TASK OBJECTIVE:
Go through the material below and copy all lines with "class".
◇ ◇ ◇
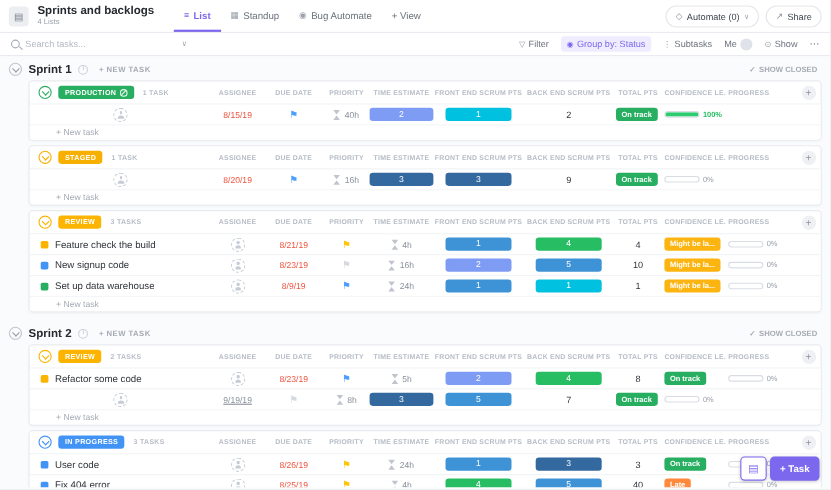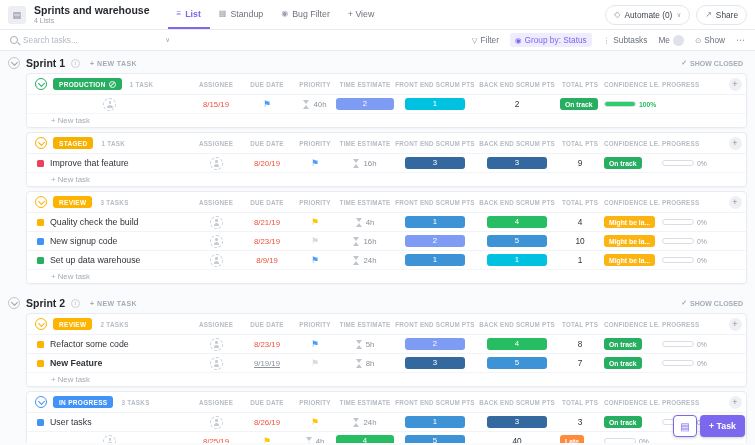--- a/index.html
+++ b/index.html
@@ -99,7 +99,7 @@
         <span>▤</span>
       </div>
     <div class="title-block">
-      <div class="title">Sprints and warehouse</div>
+      <div class="title">Sprints and backlogs</div>
       <div class="subtitle">4 Lists</div>
     </div>
     <div class="tabs">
◇ ◇ ◇
ANSWER AREA:
     <div class="title-block">
-      <div class="title">Sprints and warehouse</div>
+      <div class="title">Sprints and backlogs</div>
       <div class="subtitle">4 Lists</div>
     <div class="tabs">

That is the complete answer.